The company has grown earnings per share at a 15% clip over the last decade, yet it saw its shares trading at just twelve times earnings on momentary inventory concerns at the time of our investment—notwithstanding its strong balance sheet, healthy margins and abundance of consolidation opportunities.

In the software space, we bought shares in Topicus right after its partial spin-off from parent Constellation Software on a simple premise—over a decades-long horizon, since the two companies have similar businesses, owners, investing playbooks and operating philosophies, an investment in “childco” has every chance to yield results as satisfactory as those “parentco” delivered to its shareholders.

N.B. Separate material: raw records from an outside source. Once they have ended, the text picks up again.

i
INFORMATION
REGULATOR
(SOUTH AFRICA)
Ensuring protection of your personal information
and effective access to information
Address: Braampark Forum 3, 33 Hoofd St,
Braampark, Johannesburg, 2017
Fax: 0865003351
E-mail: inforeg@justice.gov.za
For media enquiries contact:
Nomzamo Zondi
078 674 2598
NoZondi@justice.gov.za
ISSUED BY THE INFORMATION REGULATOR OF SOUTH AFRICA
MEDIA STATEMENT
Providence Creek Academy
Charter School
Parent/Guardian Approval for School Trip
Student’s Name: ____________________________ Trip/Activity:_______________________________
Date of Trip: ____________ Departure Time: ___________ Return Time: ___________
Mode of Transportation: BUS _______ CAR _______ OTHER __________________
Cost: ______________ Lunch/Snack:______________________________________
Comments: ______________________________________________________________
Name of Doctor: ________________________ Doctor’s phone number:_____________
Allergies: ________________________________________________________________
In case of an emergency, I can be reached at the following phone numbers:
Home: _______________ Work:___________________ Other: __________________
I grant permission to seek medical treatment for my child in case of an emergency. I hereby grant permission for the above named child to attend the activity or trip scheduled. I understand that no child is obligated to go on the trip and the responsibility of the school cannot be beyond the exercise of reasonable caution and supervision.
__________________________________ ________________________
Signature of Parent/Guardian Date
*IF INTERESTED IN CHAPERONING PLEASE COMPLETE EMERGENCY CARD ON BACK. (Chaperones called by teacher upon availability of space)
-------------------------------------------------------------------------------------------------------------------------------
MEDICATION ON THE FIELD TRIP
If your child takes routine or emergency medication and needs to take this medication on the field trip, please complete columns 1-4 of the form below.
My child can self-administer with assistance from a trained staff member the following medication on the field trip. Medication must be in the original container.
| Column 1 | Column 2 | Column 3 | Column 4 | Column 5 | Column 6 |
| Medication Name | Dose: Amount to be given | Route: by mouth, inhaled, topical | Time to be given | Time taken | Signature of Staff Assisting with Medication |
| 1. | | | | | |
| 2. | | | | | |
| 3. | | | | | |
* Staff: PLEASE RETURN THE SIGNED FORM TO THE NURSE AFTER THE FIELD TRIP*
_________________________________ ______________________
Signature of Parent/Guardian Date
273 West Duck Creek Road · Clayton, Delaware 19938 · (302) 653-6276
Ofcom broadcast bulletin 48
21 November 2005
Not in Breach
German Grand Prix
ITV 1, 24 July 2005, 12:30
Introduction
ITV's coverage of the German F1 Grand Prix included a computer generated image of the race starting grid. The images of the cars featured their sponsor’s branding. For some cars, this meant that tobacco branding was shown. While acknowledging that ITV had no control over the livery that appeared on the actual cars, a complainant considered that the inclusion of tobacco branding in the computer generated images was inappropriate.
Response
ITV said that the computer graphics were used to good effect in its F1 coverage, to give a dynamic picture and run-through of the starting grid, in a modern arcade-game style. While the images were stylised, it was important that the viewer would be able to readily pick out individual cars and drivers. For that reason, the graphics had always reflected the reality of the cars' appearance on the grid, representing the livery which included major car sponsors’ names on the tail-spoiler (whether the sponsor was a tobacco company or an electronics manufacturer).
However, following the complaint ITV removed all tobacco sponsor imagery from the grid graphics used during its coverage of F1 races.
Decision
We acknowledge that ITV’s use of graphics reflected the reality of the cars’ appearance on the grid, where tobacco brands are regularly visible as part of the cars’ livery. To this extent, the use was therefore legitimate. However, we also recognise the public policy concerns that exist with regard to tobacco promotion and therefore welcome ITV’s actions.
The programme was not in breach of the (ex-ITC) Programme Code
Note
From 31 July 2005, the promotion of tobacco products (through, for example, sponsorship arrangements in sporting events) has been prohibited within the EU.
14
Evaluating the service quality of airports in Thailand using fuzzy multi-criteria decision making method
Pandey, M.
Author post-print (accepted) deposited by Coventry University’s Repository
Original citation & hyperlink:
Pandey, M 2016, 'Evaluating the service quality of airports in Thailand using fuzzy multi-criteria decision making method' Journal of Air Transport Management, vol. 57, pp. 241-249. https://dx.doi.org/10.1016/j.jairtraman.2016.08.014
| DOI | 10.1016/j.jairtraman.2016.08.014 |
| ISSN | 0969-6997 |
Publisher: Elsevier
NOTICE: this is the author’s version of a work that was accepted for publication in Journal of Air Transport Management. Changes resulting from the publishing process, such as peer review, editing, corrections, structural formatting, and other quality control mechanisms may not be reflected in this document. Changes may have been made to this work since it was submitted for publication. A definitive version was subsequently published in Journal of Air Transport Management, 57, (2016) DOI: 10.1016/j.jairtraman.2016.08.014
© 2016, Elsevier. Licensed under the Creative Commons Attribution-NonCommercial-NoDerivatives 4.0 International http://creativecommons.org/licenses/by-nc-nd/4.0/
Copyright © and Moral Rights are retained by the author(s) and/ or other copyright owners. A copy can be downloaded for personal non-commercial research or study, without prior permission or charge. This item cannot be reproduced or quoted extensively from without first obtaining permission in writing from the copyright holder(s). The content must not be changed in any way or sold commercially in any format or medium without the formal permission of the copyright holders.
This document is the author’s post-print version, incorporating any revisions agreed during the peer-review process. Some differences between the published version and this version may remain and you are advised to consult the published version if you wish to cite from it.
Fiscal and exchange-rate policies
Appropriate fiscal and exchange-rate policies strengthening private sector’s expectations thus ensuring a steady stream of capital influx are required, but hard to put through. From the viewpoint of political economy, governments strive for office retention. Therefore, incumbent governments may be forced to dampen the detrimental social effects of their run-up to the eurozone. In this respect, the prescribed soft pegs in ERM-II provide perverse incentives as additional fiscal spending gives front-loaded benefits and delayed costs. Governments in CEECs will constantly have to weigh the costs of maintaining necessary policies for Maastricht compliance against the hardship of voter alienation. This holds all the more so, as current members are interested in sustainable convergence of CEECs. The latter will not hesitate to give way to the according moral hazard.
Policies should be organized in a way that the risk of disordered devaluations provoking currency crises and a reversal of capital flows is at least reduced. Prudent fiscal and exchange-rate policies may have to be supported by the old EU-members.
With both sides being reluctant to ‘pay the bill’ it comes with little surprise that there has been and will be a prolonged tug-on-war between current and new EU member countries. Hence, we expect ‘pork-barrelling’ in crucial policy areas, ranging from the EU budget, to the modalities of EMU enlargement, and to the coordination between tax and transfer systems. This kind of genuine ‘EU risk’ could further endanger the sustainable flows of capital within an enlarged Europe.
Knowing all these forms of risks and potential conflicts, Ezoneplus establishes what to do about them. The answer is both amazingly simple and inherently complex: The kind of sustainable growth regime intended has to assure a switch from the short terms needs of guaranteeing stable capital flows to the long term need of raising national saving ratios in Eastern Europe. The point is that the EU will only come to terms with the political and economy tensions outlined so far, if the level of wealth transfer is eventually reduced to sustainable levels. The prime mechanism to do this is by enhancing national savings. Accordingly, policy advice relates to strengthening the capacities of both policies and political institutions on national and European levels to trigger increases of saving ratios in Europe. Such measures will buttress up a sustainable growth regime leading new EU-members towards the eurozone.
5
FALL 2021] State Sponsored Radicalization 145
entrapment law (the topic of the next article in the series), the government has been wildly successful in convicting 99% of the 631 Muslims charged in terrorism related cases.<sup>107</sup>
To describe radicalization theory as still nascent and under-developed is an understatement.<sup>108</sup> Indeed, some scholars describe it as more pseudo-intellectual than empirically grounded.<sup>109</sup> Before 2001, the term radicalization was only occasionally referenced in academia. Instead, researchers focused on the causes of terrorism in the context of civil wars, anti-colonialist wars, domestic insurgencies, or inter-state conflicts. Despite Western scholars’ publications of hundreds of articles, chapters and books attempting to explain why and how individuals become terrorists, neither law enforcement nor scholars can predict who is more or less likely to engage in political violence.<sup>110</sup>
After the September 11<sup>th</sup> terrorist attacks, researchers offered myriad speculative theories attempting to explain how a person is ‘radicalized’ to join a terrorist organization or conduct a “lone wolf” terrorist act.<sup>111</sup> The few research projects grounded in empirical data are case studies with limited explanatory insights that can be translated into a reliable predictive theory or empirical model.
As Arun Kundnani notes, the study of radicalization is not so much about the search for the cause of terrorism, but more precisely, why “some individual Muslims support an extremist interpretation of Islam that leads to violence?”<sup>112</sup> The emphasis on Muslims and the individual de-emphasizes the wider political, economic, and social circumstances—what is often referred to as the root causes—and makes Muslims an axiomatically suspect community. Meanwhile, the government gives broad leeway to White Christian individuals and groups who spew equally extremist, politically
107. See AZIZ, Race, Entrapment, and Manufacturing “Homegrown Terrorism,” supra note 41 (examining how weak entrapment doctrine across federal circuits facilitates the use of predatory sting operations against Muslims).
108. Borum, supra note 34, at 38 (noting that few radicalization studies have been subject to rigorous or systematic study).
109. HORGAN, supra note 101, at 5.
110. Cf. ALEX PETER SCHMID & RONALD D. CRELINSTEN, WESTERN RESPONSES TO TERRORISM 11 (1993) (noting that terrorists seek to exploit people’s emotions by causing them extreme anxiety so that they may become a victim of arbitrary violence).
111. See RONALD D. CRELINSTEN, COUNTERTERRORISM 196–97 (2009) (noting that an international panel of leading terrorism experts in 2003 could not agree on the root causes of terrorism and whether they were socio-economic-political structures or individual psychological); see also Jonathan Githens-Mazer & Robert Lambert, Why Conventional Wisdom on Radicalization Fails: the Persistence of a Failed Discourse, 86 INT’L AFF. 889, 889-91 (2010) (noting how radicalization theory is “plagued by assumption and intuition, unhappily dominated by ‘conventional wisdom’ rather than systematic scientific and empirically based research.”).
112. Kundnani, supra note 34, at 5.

Though such bet would look bold to an investor unfamiliar with Mark Leonard’s record, or to one dealing with a client base to whom he must report on a weekly, monthly, quarterly or even annual basis, it made all the sense of the world to us, patient holders benchmarked not against the index but our own inner scorecard—especially as Topicus insiders were themselves piling up.

Finally, Tanzania-based and BVI-domiciled Orca Energy, run by Jay Lyons in the footsteps of his regretted father David, has been paying us a 30% annual dividend yield on our original acquisition cost for some years, on top of providing satisfactory capital appreciation.

We look forward to seeing our company—now our oldest shareholding, with our first batch of shares bought almost ten years ago—secure a licence renewal before 2026. If it fails to do so, we’ll consider ourselves more than adequately compensated and call it quits.